» OBJECTIVE 1
Rewrite the part of the listing starting with the line with "family: Apiaceae" and going on through the line with "scientific name: Danthonia spicata", putting "authority" wherever "name author" appears and leaving everything else the same.
» OBJECTIVE 2
Continue the passage on surface roughness and wall heat transfer from the point where it stops.

» PASSAGE
begin
The effects of surface roughness on $Re−1/2Nu$ have been analysed, and the results are portrayed in Figures 9 and 10. Remarkably, Figure 9 has plots of $Re−1/2Nu$ along the cylinder length $ξ$ for the case of the variations of the roughness parameter $α$ (small parameter) with a fixed value of frequency parameter n, while Figure 10 has that for the case of variations of frequency parameter n with a fixed value of roughness parameter $α$ (small parameter), which is oscillatory in nature with a mean that decreases along the length of $ξ$⁠. In Figures 9(a)–(c), the graphs correspond to the frequency parameter n = 25, 50 and 75, respectively. The chosen range of the frequency parameter (n up to 75) is also aimed at representing moderate to high oscillatory modulation of the applied magnetic field or surface roughness. Such modulation may be implemented in actual systems by using alternating current electromagnetic sources or by exploiting patterned surfaces at micro- and mesoscales. Higher values of the frequency parameter allow systematic investigation of the effects of rapid spatial or temporal fluctuations on momentum and thermal boundary layers, which is especially useful in flow control and heat transfer enhancement applications. The model does not imply that each value corresponds to a specific physical device, but it allows us to explore the limiting behaviour and sensitivity of the system.

The $Re−1/2Nu$ near-surface decreases and is not very effective. Away from the rough surface, i.e., $ξ$> 0.6,$Re−1/2Nu$ enhances significantly. For a significant value of $α$ (i.e.,$α≥0.5$⁠), the disparity in wall heat transfer rates between smooth and rough surfaces is noted, increasing with the magnitude of the small parameter $α$⁠. However, oscillatory behaviour is observed more clearly for $ξ>1$ due to the synergistic influence of surface roughness and the periodic magnetic field. The more the value of n, the rougher the wall becomes, which enhances the heat transfer rate from the wall to the fluid.
end
Records:
begin
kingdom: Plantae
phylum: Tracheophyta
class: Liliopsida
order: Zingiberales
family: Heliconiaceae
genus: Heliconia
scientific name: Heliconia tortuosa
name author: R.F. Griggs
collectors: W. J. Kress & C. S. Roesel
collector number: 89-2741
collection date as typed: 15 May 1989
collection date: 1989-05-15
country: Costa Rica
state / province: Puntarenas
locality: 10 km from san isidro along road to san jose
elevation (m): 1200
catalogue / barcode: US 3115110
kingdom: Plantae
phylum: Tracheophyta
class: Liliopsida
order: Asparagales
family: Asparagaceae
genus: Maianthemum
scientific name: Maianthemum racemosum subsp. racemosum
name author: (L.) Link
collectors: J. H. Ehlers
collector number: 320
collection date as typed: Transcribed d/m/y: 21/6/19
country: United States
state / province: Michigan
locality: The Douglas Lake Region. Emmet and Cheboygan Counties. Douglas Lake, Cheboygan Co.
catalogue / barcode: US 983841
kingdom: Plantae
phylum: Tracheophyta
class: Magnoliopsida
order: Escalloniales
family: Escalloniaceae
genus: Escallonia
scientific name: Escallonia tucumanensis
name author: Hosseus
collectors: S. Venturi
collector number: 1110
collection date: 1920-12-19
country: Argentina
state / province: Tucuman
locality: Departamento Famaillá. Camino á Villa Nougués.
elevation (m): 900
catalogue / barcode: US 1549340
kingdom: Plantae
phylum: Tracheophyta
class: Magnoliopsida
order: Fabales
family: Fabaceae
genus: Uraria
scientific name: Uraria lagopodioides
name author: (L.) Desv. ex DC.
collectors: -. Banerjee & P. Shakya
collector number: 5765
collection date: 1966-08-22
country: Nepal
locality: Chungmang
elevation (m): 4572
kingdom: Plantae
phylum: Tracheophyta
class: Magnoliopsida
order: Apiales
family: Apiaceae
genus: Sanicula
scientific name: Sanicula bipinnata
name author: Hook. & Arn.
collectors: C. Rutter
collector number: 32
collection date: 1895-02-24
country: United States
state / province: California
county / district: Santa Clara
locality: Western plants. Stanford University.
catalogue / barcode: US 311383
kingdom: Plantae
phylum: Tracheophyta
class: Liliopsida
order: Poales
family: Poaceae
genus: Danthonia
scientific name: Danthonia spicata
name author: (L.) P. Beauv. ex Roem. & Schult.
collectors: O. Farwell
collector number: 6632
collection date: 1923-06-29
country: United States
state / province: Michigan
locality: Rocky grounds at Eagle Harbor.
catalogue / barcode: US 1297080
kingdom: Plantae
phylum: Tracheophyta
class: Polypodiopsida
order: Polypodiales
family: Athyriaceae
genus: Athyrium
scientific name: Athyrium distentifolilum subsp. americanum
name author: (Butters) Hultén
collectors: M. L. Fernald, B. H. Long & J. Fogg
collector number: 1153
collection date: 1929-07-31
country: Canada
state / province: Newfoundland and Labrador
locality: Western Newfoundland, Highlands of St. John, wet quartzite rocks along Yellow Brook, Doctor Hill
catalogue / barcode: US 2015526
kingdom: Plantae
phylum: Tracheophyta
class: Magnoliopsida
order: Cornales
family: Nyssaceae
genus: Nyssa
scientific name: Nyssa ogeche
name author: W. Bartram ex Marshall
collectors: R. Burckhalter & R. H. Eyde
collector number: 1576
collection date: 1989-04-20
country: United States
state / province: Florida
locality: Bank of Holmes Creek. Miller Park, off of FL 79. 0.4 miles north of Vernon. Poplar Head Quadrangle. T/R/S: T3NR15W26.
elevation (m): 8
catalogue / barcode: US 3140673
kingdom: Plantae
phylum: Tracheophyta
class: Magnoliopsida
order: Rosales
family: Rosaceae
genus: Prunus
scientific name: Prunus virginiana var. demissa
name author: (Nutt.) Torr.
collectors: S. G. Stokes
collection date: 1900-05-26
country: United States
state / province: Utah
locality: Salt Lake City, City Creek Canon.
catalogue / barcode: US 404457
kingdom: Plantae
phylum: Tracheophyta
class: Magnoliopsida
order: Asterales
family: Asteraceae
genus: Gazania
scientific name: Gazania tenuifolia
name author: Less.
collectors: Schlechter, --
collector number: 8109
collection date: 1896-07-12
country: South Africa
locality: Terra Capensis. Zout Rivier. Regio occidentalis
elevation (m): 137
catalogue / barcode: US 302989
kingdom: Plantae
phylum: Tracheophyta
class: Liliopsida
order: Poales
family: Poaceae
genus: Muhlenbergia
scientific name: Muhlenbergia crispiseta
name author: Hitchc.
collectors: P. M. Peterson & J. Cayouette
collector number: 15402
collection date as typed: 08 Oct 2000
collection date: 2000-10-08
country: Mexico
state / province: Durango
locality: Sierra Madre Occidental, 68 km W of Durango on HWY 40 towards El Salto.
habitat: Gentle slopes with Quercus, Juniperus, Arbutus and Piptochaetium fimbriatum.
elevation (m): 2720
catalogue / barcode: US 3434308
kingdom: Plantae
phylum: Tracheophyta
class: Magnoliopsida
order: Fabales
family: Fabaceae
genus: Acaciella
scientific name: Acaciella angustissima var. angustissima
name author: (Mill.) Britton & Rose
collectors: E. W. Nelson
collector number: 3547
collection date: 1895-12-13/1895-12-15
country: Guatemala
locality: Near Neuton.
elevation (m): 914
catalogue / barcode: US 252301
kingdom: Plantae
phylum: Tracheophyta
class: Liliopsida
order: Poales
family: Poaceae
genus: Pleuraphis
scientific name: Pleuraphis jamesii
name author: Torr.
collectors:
end
» FINAL ANSWER 1
family: Apiaceae
genus: Sanicula
scientific name: Sanicula bipinnata
authority: Hook. & Arn.
collectors: C. Rutter
collector number: 32
collection date: 1895-02-24
country: United States
state / province: California
county / district: Santa Clara
locality: Western plants. Stanford University.
catalogue / barcode: US 311383
kingdom: Plantae
phylum: Tracheophyta
class: Liliopsida
order: Poales
family: Poaceae
genus: Danthonia
scientific name: Danthonia spicata

» FINAL ANSWER 2
On the other hand, Figures  10(a)–(c) shows plots of $Re−1/2Nu$ for the case of variations of frequency parameter n with a fixed value of roughness parameter $α$(small parameter), i.e.,$α$ = 0, 0.1, 0.5 and 0.9, respectively. It is observed that $Re−1/2Nu$ in the case of a rough surface, increases along the wall length occur more prominently in an oscillatory manner. When the frequency parameter increases, oscillatory behaviour becomes more pronounced in $Re−1/2Nu$ away from the origin of the slender cylinder surface, and consequently, the magnitude of the oscillatory behaviour rises along the length of the surface. Moreover, the magnitude of the $Re−1/2Nu$ is higher for the case of a higher frequency parameter n, compared to that of the lower frequency for $α<0.5$⁠. Because of their ability to retain heat, the tetrahybrid nanoparticles in the fluid raise the liquid’s temperature, thereby reducing the heat transferred from the hot wall to the fluid. The fluid cavities created by surface aspiration facilitate heat transfer from the hot wall to the surrounding cold fluid. In addition, the $Re−1/2Nu$ reduction throughout the length of the cylinder exhibits prominent sinusoidal oscillations. This contrasts with the situation in which a smooth surface extends along the length of the slender cylinder $ξ$⁠.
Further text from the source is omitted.